Sounds like another company wants to get into the drop out recovery business.
http://www.npr.org/blogs/ed/2014/12/14/369925385/a-for-profit-college-tries-the-charter-school-market
In each city, a charter school called Early Career Academy planned to offer students the chance to earn associate degrees, either in network systems administration or software development, alongside their high school diplomas. Students were offered laptops to work on and ebooks to use. All for free.
"It fits the pattern of big, for-profit companies looking to diversify beyond that Title IV-based revenue model," says Kevin Kinser.
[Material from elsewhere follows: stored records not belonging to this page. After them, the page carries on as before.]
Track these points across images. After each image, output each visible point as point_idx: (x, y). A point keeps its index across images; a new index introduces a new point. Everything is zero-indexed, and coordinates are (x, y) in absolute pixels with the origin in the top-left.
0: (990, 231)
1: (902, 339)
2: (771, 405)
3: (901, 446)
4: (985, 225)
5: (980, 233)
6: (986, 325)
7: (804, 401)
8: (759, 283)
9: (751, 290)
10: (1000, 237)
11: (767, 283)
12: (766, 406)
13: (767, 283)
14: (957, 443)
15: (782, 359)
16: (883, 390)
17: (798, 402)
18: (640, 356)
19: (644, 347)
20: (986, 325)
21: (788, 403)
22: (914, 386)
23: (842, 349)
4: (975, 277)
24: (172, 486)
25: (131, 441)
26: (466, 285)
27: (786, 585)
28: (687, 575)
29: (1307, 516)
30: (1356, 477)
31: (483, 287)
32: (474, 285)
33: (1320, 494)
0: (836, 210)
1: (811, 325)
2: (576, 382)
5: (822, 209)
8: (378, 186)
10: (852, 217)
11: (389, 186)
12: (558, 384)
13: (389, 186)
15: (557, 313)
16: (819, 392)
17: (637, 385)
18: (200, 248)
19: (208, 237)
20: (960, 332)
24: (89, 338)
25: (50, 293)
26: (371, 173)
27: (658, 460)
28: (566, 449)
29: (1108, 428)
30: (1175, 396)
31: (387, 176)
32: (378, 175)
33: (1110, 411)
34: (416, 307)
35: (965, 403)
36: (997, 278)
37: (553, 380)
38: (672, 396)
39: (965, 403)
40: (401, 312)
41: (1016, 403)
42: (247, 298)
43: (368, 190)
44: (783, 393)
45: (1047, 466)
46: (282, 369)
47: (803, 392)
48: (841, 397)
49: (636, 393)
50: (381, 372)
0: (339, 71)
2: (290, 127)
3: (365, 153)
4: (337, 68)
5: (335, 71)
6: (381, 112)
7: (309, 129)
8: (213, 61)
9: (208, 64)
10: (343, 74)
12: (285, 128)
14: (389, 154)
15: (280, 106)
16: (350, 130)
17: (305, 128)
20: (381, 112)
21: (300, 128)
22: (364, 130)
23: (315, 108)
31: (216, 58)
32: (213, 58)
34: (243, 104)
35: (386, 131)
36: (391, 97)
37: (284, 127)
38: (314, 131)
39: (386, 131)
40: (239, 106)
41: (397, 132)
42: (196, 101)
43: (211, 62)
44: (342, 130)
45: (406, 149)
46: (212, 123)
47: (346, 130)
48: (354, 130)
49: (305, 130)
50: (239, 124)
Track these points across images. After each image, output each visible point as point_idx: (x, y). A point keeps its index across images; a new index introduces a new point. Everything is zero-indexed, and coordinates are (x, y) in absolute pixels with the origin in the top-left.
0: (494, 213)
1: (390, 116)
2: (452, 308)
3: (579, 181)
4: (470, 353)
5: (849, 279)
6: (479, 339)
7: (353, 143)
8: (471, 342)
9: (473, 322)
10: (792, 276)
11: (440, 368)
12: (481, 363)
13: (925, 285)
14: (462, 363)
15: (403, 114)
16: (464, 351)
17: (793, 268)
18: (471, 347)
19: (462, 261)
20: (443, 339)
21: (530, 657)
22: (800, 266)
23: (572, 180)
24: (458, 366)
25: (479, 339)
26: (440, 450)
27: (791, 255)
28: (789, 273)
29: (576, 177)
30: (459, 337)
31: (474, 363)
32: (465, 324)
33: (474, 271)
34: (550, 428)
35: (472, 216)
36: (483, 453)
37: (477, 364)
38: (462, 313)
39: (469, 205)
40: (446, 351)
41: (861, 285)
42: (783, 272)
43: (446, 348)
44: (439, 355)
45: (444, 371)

Title IV refers to federal student aid such as loans and Pell Grants, which are the primary source of income for most large for-profit colleges.
"As their traditional higher education provider business has declined, they need to find other avenues to make up the revenue lost," he explained. "They also want to avoid the regulatory burden that running a college entails. So you see ITT look to the charter schools. You see Apollo [University of Phoenix] look to invest capital in start-ups. Kaplan has international plans. All of these strike me as strategies to offset the declining prospects of growing enrollment ... and the regulatory and financial problems that they have been facing."
Most recently, in February of this year, ITT became the first for-profit college to be sued by the Consumer Financial Protection Bureau, a federal agency. The complaint says ITT used "aggressive" tactics to market a high-interest private loan to students between July and December 2011 and that as a practice, ITT overcharges students and misrepresents their job prospects.